La Patrie, la Mort, le Mal rassemblés dans un Rite Initiatique contre le Vulgaire…
Mais à étudier ses traits philosophiques, littéraires et esthétiques, nous avons trop retardé la description de sa démarche musicale. Il était pourtant impossible d’appréhender celle-ci sans les éléments de compréhension précédents. Alors, à quoi ressemble le Black Metal dans sa dimension musicale ?
Une musique électrique, énergique, violente et intense s’élève, preste, pressée même, composée de mélodies torturées aux sonorités saturées, de guitares rythmiques à la vitesse mécanique, de solos aigus jusqu’à la cruauté, d’une basse aux cordes laminées, d’une batterie martiale où la double grosse caisse sert de pouls à tous les morceaux. Des instruments non électriques peuvent s’y greffer, traditionnels ou classiques (orgue, clavecin, flûte traversière, flûte de Pan, trompette de jazz, tambourin, cornemuse, accordéon et, bien entendu, orchestre symphonique), de même que la musique électronique. Le chant se hurle d’une voix gutturale coincée sous la glotte, voix d’un égorgé à l’épiderme écorché qu’une épine brûle à vif; aigu ou grave, le timbre sonore doit imprégner l’auditeur de souffrance; ses intonations rejoignent le grimage cadavérique : l’homme chante post mortem, ― des forces obscures, naturelles ou démoniaques, s’expriment à travers le bleuâtre de ses lèvres noires.

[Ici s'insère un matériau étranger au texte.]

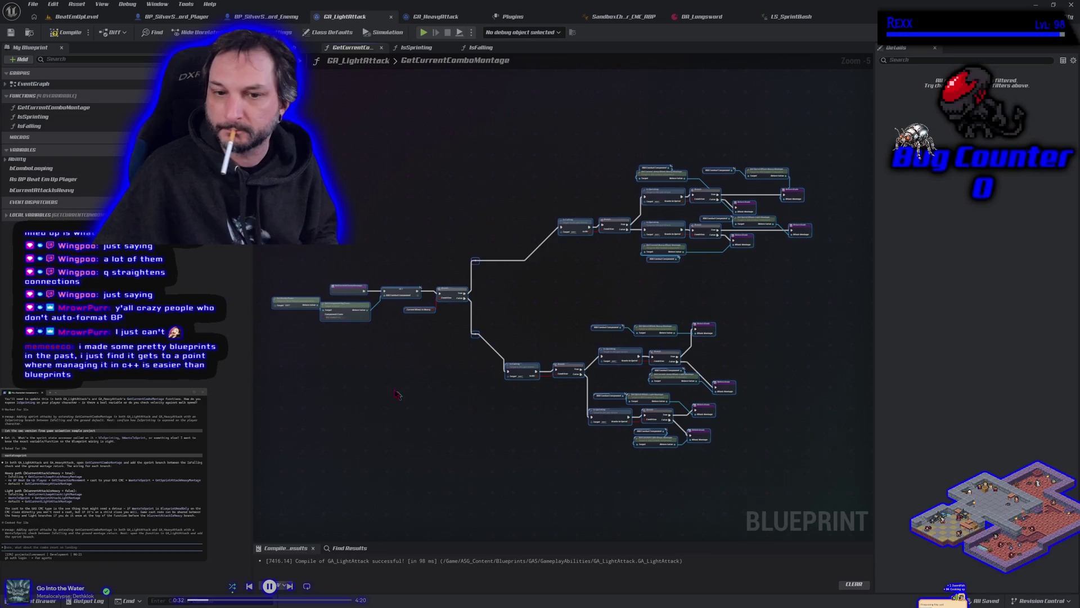
{"action": "right_click", "coordinate": [349, 315]}
{"action": "mouse_move", "coordinate": [407, 461]}
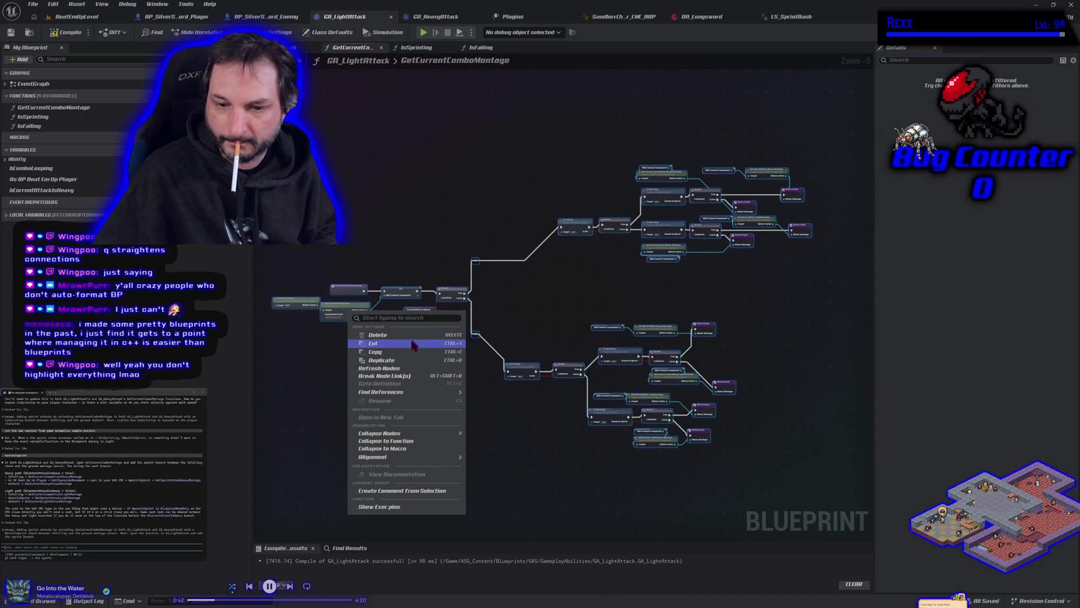
{"action": "left_click", "coordinate": [320, 401]}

Enfin, la résonnance musicale de l’ensemble : chants et instruments, doit résonner sous les échos d’un caveau ou d’un mausolée, ou bien entre les arbres hauts d’une forêt venteuse; dans tous les cas, le son ne doit être jamais lisse, mais râpeux, comme écharpé à la main, ou sec, aride comme un désert.
Peu importe ici les différents courants, du True Black Metal au Black Metal Symphonique. Deux caractères seulement accordent le sceau de l’Acier Noir : l’esprit et la qualité, dont nous avons peint les caractéristiques.
C’est ici que s’insère progressivement une réflexion sur la philosophie de l'Histoire dans une analyse concernant l'histoire de l'Art.
Car c’est en relisant récemment le Manifeste du Futurisme de Filippo Marinetti (7) que nous est venue cette réflexion, comme une évidence : le Black Metal a forgé la musique futuriste !
Le Futurisme chante le goût du danger, de l’énergie et de la témérité, tandis que ses aèdes adorent les vertus du courage et de la révolte. Aussi exaltent-ils à plain-chant le poing et la vitesse. «Il n’est plus de beauté que dans la lutte ! Pas de chef-d’œuvre sans un caractère agressif !», insiste-t-il, ne reconnaissant d’hymne qu’à la gloire de la guerre, du militarisme, du patriotisme, des violences anarchistes, des Idées magnifiques, et meurtrières, dans un dégoût ostentatoire de la gynolâtrie bourgeoise.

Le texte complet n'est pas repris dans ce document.